LA BATTAGLIA DI PIELUNGO
Nei giorni successivi a Caporetto, in un primo tentativo di arginare l’avanzata delle armate imperiali, il Regio Esercito si dispose lungo la linea del Tagliamento. Lo schieramento era costituito dalle truppe che, ricevuto l'ordine di ripiegare sul Piave, stavano scendendo verso sud dopo aver lasciato le loro precedenti postazioni in Carnia a difesa delle valli Aupa, Fella, Dogna e Raccolana.
Le divisioni scendevano verso valle, lungo strade ingombre di civili in fuga, attraverso paesi nei quali bruciavano i depositi militari abbandonati, sotto la pioggia scrosciante di quei giorni autunnali.
Il 30 di ottobre due divisioni italiane erano schierate sulla destra del Tagliamento. Una, dislocata nel settore fra Preone e la depressione di Mena, con il comando insediato nel Castello Ceconi di Pielungo. L'altra si trovava, nel tratto più a sud, fino a Peonis, con comando ad Alesso.
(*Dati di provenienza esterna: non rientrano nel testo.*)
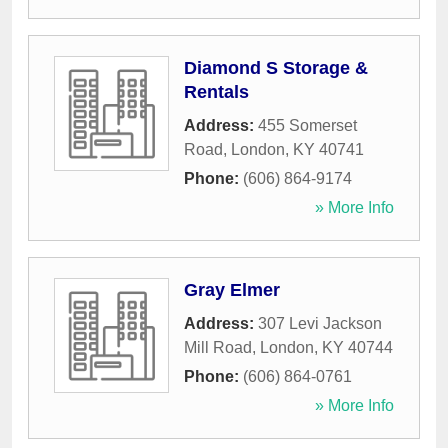
Diamond S Storage &
Rentals
Address:
455 Somerset
Road
,
London
,
KY
40741
Phone:
(606) 864-9174
» More Info
Gray Elmer
Address:
307 Levi Jackson
Mill Road
,
London
,
KY
40744
Phone:
(606) 864-0761
» More Info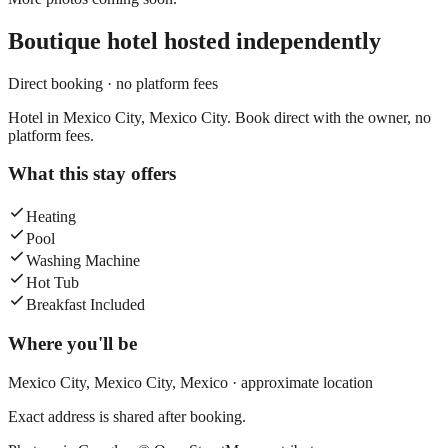
Boutique hotel
hosted independently
Direct booking · no platform fees
Hotel in Mexico City, Mexico City. Book direct with the owner, no
platform fees.
What this stay offers
Heating
Pool
Washing Machine
Hot Tub
Breakfast Included
Where you'll be
Mexico City,
Mexico City
,
Mexico
· approximate location
Exact address is shared after booking.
CASTELLO G. CECONI A PIELUNGO - OGGI
Da quel momento si aprì una fase di attesa, per mancanza di ordini, che si rivelerà decisiva per il loro destino.
Finalmente, ripristinate temporaneamente le comunicazioni giungono, ai comandi delle due divisioni, gli ordini tanto attesi.
Le truppe dovevano puntare verso sud, in direzione di Clauzetto, raggiungere la pianura all’altezza di Travesio, precedere il nemico o sbaragliarlo e quindi prendere la via verso il Piave. Purtroppo, era stato perso del tempo prezioso.
Quella mattina del 5 novembre, Pielungo era presidiata da pochi uomini di milizia territoriale, lungo la strada stavano transitando due batterie pesanti campali e la colonna del 36° gruppo di artiglieria da campagna. Improvvisamente, circa alle 8 del mattino, un intenso fuoco di mitragliatrici iniziò a colpire la piazza del paese e la colonna di artiglieria in movimento. A sparare da est era una compagnia della Deutsche Jager Division, un’unità dell’esercito germanico particolarmente agguerrita.
La sorpresa sugli artiglieri e sulle poche truppe presenti a Pielungo fu totale. Dopo una eroica resistenza gli italiani dovettero ritirarsi verso il Castello Ceconi lasciando la piazza in mano ai tedeschi. La notizia che i tedeschi avevano preso Pielungo arrivò subito ai comandi di divisione. La situazione era chiara: o si liberava il passaggio o l’itinerario verso la pianura sarebbe stato precluso.
I tedeschi, intanto, si erano appostati sulla piazza del paese, fra le mura del cimitero e perfino sul campanile.
L'azione di snidamento, che appariva da subito pericolosa se non proibitiva, venne affidata agli alpini del "Gemona" e del "Monte Canin".
Il battaglione "Monte Canin" lanciò le due compagnie, 97a e 154a, lungo lo scosceso versante sotto il cimitero, mentre le compagnie 69a e 70a del "Gemona" attaccarono sul pendio a est della piazza.
Solo verso le 13, con uno sforzo che si può immaginare solo prendendo visione dei luoghi, gli alpini costrinsero i tedeschi alla ritirata.
Le operazioni di ripiegamento delle nostre truppe ripresero come stabilito ma l'incalzare di altri reparti tedeschi e austro ungarici costrinsero i comandi a deviare più volte dal percorso trasformando il ripiegamento in un'odissea con un esito fatale per le nostre truppe ormai stremate e a corto di armamenti. Molti si arresero e molti caddero. Nella prima battaglia di Pielungo il nostro Carlo Ricci rimase gravemente ferito ed, esamine, fu catturato dal nemico.